Patriarchy is a political-social system that insists that males are inherently dominating, superior to everything and everyone deemed weak, especially females, and endowed with the right to dominate and rule over the weak and to maintain that dominance through various forms of psychological terrorism and violence.

But hooks goes on to show this theory as something taught to her by both her mother and her father. The perpetrators of patriarchy are not just men. And those suffering patriarchal-based “terrorism” and violence are not just women: Jones herself admits that gay men and trans people also suffer from this.

The problem is that political campaigns need both to simplify their aims and to solidify their supporters. A binary between those suffering from the patriarchy and those benefiting from it can’t be easily summed up in a slogan. So just as fights against capitalism become simplified to being about “workers” versus “bosses” (or the 99% versus the 1%), a fight against patriarchy as a system which focuses on sexual harassment and violence become simplified to women as victims of harassment and men as perpetrators. The logic is summed up in the hashtag #YesAllWomen. All women are supposedly subject to misogyny and sexual violence and this becomes their defining experience. Following binary logic, therefore, men/some men are the perpetrators of misogyny and sexual violence.

The experiences of trans women, however, don’t easily fit into this simplified understanding of patriarchy. They are regarded socially as male (at least in their early years) and yet they’re also subject to patriarchal violence. And again, the enforcement of their masculinity is often done by their mothers as well as their fathers.

Trans women are therefore a complicating element in the simple political binary of them-and-us radical feminism, in which #YesAllWomen has implicitly become #YesOnlyWomen. A feminism supposedly based on shared experience of sexism ends up having to deny the experiences that trans women and cis women potentially share. Yet as with bodily experiences, it ought to be possible to find enough overlap of social experiences to build bonds of solidarity which includes trans women within a feminist movement. It’s not just trans women, after all, who stuff their bra to give themselves cleavage or get the wrong sort of toys taken away from them.

As I’ve said earlier, feminism has always found solidarity difficult, but the movement has nevertheless over the years achieved something not just for middle-class women, but also working-class women, black women and lesbians. In the same way, despite all the current fractiousness over the role of trans women in feminism, I expect that more and more they will come to be accepted as part of it: we just need to remain aware that the necessary simplifications of political slogans don’t match the messy complexities of real life.


2 thoughts on “Transwomen, class and feminist solidarity

  1. Thank you for such a thoughtful essay. I am not clear how culture changes the arguments given, as it undoubtedly will.

    You make the important point that assumptions and theories were made from limited samples, there being so few people whose sexual orientation would be known. Is there enough ethnography to introduce strong assumptions and generate theories for our current multicultural multi ethnic society?

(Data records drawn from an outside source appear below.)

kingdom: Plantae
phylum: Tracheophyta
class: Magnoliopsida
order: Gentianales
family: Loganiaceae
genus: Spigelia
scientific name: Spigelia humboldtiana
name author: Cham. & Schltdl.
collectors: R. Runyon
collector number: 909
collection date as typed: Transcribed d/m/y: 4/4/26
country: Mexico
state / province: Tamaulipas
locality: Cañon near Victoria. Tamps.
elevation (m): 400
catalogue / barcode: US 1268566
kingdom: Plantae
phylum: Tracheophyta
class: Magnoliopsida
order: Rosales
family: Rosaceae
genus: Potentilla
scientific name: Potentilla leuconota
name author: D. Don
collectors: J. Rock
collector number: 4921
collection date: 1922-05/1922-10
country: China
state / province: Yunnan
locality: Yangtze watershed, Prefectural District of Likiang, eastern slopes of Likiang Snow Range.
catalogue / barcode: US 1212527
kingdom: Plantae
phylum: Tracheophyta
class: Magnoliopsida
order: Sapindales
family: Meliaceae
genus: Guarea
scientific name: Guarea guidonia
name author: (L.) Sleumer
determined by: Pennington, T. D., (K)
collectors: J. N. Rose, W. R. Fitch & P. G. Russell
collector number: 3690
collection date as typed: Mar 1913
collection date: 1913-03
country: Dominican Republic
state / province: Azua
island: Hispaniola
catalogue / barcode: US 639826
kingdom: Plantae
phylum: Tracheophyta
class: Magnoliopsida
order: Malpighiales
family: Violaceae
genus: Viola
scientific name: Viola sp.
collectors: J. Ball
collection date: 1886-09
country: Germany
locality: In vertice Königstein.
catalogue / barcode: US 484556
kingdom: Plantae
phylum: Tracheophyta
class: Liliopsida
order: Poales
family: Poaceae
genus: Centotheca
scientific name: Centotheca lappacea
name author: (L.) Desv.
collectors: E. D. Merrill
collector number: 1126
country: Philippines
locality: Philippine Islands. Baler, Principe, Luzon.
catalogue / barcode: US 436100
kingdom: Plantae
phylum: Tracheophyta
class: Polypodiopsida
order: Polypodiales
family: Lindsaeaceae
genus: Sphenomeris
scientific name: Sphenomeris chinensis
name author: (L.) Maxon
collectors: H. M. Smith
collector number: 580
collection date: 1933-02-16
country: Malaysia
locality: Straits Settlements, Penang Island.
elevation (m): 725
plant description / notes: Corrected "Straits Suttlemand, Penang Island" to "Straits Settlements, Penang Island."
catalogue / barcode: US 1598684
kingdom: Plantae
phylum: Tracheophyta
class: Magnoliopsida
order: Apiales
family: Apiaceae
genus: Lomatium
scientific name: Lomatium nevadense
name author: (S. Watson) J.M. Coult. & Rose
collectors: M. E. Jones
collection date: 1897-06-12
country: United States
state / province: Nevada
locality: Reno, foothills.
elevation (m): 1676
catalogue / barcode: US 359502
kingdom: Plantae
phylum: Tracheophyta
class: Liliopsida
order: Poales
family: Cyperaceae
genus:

    • You’re right that it is very hard to discuss sex/gender systems and systems of oppression in general terms because they are so culture-bound. But I think even within our multicultural British society there is still a dominant culture and most people are influenced by it. The vast majority of children still attend schools that are either non-religious or Anglican, for example. And I don’t think there are many people in Britain who don’t watch UK/US TV programmes regularly.

      So while what I’m talking about is probably most applicable to white people in the UK (and I know that race relations are very different in the US), I suspect that many other ethnic groups have similar responses to transpeople.

      Although one culture-specific example that often comes up is the Native American idea of the two-spirit people, which has some parallels to transpeople.